#### TEXT FOR ANALYSIS ####

What Really Happens Inside a Crime Lab?

How Crime Labs Translate Evidence Into Proof
By Beth A. Bechky

Locard’s principle states that any contact between two objects results in an exchange. In crime scene parlance, that means stuff left behind. Good news for cops and prosecutors, bad news for criminals. Evidence bagged at a scene or tweezed from a body in a morgue can result in conviction of the guilty or exoneration of the innocent. Clues such as blood, powder and residue are the primary sources of forensic science and what make it such a powerful tool.

The title is catchy, the cover provocative, but for readers seeking the standard sortie into the inner workings of a forensic lab, Beth A. Bechky’s book offers something quite different — a live, human angle. The author is a sociologist interested in how relationships function in different work environments. And “Blood, Powder, and Residue” grew out of her observations at a Midwestern crime laboratory.

The book is what Bechky calls an “organizational ethnography” covering the four units she observed: forensic biology, responsible for collecting biological fluids and performing DNA profiles on those samples; chemistry, in charge of identifying drugs; toxicology, in which traces of narcotics in the body are picked up; and comparative evidence, where fingerprints, firearms and tool marks are processed.

For those working in these units, three overlapping social settings determine much of their world: the lab, the criminal justice system and the broader public. Each has its own expectations, attitudes and protocols that shape how these criminalists maneuver through their jobs.

Bechky examines what she calls the “culture of anticipation,” a mind-set she claims is prevalent in every crime lab. It can be seen in the way criminalists must balance their handling of evidence and their interpretations of data with the needs of lawyers and the courts, all the while striving to maintain the integrity of their science.

The specter of court testimony often shapes the thinking of “captive” forensic scientists, she writes. Bechky points out, correctly, that crime lab workers, in addition to mastering their field, must also develop finesse in translating their findings into forms understandable to the broader public (i.e., jurors) and to those in the criminal justice system.

#### EXCERPTED RECORDS ####

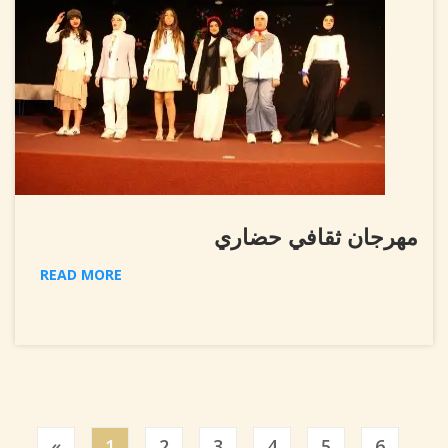
مهرجان ثقافي حضاري
READ MORE
Previous
«
1
2
3
4
5
6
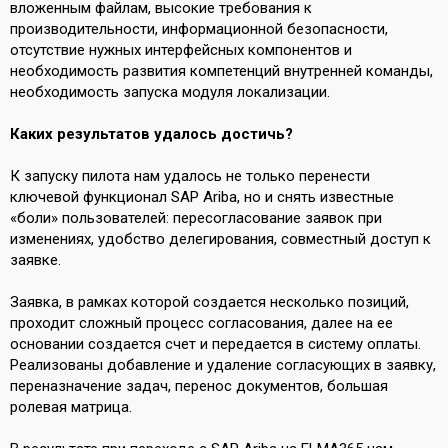
вложенным файлам, высокие требования к
производительности, информационной безопасности,
отсутствие нужных интерфейсных компонентов и
необходимость развития компетенций внутренней команды,
необходимость запуска модуля локализации.
Каких результатов удалось достичь?
К запуску пилота нам удалось не только перенести
ключевой функционал SAP Ariba, но и снять известные
«боли» пользователей: пересогласование заявок при
изменениях, удобство делегирования, совместный доступ к
заявке.
Заявка, в рамках которой создается несколько позиций,
проходит сложный процесс согласования, далее на ее
основании создается счет и передается в систему оплаты.
Реализованы добавление и удаление согласующих в заявку,
переназначение задач, перенос документов, большая
ролевая матрица.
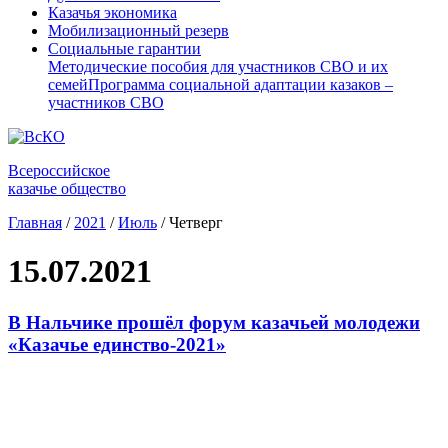
Казачья экономика
Мобилизационный резерв
Социальные гарантии
Методические пособия для участников СВО и их
семей
Программа социальной адаптации казаков –
участников СВО
Всероссийское
казачье общество
Главная
/
2021
/
Июль
/
Четверг
15.07.2021
В Нальчике прошёл форум казачьей молодежи
«Казачье единство-2021»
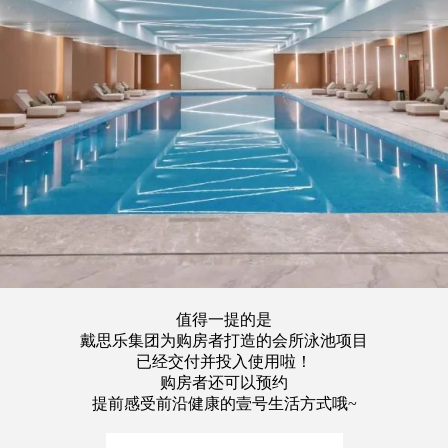
值得一提的是
戴思乐集团为购房者打造的会所泳池项目
已经交付并投入使用啦！
购房者还可以预约
提前感受前沿健康的壹号生活方式哦~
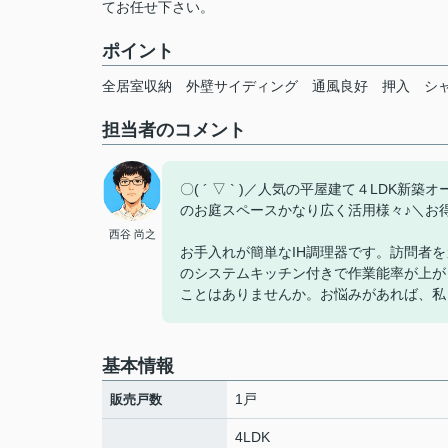
てお任せ下さい。
ポイント
全居室収納
外壁サイディング
通風良好
押入
シ
担当者のコメント
〇( ´ ▽ ` )／人気の平屋建て４LD
のお庭スペースかなり広く活用様々♪＼お
西谷 尚之
お手入れが簡単なIH調理器です。訪問者
のシステムキッチン付きで作業能率が上が
ことはありませんか。お悩みがあれば、私
基本情報
1戸
販売戸数
4LDK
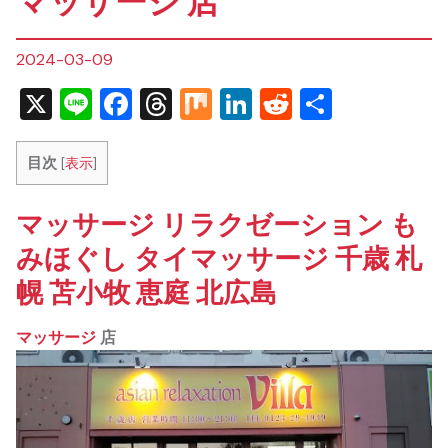
マッサージ 店
2024-03-09
X
Line
Facebook
Threads
Mix
LinkedIn
Reddit
共
有
目次
[
表示
]
マッサージ リラクゼーション も
みほぐし タイマッサージ 千歳 札
幌 苫小牧 恵庭 北広島
マッサージ
店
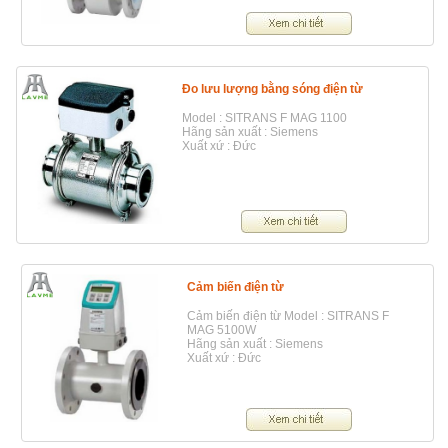
Đo lưu lượng bằng sóng điện từ
Model : SITRANS F MAG 1100
Hãng sản xuất : Siemens
Xuất xứ : Đức
Cảm biến điện từ
Cảm biến điện từ Model : SITRANS F
MAG 5100W
Hãng sản xuất : Siemens
Xuất xứ : Đức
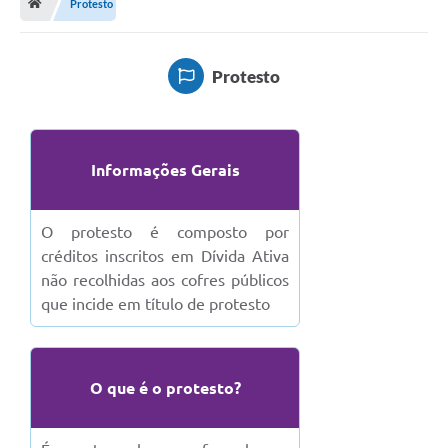
Protesto
Terceiro Setor
Atribuições
Protesto
Transparência
Arvorômetro
Informações Gerais
Secretarias/Departamentos
O protesto é composto por
Editais
créditos inscritos em Dívida Ativa
não recolhidas aos cofres públicos
Lista Telefônica
que incide em título de protesto
A Nossa Cidade
Agenda de Eventos
O que é o protesto?
Audiência Pública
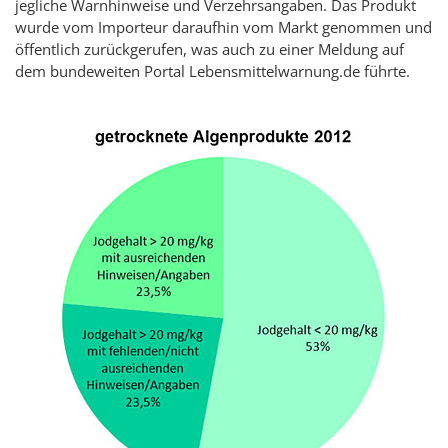
jegliche Warnhinweise und Verzehrsangaben. Das Produkt
wurde vom Importeur daraufhin vom Markt genommen und
öffentlich zurückgerufen, was auch zu einer Meldung auf
dem bundeweiten Portal Lebensmittelwarnung.de führte.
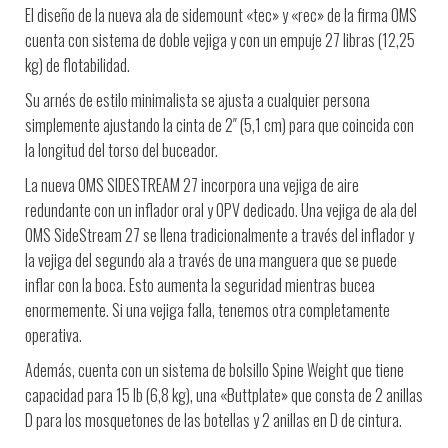
El diseño de la nueva ala de sidemount «tec» y «rec» de la firma OMS
cuenta con sistema de doble vejiga y con un empuje 27 libras (12,25
kg) de flotabilidad.
Su arnés de estilo minimalista se ajusta a cualquier persona
simplemente ajustando la cinta de 2″ (5,1 cm) para que coincida con
la longitud del torso del buceador.
La nueva OMS SIDESTREAM 27 incorpora una vejiga de aire
redundante con un inflador oral y OPV dedicado. Una vejiga de ala del
OMS SideStream 27 se llena tradicionalmente a través del inflador y
la vejiga del segundo ala a través de una manguera que se puede
inflar con la boca. Esto aumenta la seguridad mientras bucea
enormemente. Si una vejiga falla, tenemos otra completamente
operativa.
Además, cuenta con un sistema de bolsillo Spine Weight que tiene
capacidad para 15 lb (6,8 kg), una «Buttplate» que consta de 2 anillas
D para los mosquetones de las botellas y 2 anillas en D de cintura.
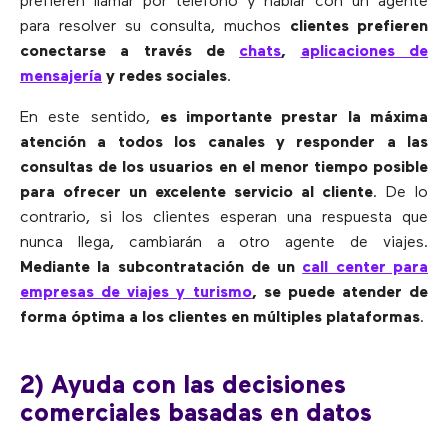
prefieren llamar por teléfono y hablar con un agente
para resolver su consulta, muchos
clientes prefieren
conectarse a través de
chats
,
aplicaciones de
mensajería
y redes sociales
.
En este sentido,
es importante prestar la máxima
atención a todos los canales y responder a las
consultas de los usuarios en el menor tiempo posible
para ofrecer un excelente servicio al cliente
. De lo
contrario, si los clientes esperan una respuesta que
nunca llega, cambiarán a otro agente de viajes.
Mediante la subcontratación de un
call center para
empresas de viajes y turismo
, se puede atender de
forma óptima a los clientes en múltiples plataformas
.
2) Ayuda con las decisiones
comerciales basadas en datos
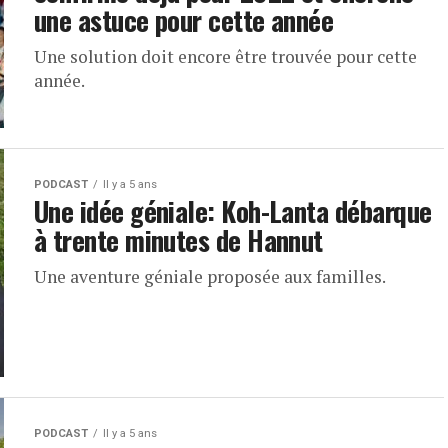
une astuce pour cette année
Une solution doit encore être trouvée pour cette
année.
PODCAST
Il y a 5 ans
Une idée géniale: Koh-Lanta débarque
à trente minutes de Hannut
Une aventure géniale proposée aux familles.
PODCAST
Il y a 5 ans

####

● **PROBLEM 1**
Answer these questions using the review of the crime lab book:
(a) What does Locard's principle state?
(b) What is the author's profession, according to the review?
(c) Which of the four units observed is in charge of identifying drugs?
● **PROBLEM 2**
Translate this sentence from the review of the crime lab book into Spanish: "Locard’s principle states that any contact between two objects results in an exchange."
● **PROBLEM 3**
Using the review of the crime lab book, explain in one to three sentences why Locard's principle is good news for cops and prosecutors and bad news for criminals.

● **TASK SOLUTION 1**
(a) Any contact between two objects results in an exchange.
(b) She is a sociologist.
(c) Chemistry.

● **TASK SOLUTION 2**
El principio de Locard establece que todo contacto entre dos objetos produce un intercambio.

● **TASK SOLUTION 3**
Because any contact between two objects results in an exchange, something is left behind at a crime scene. Evidence bagged at a scene or taken from a body in a morgue can then lead to the conviction of the guilty.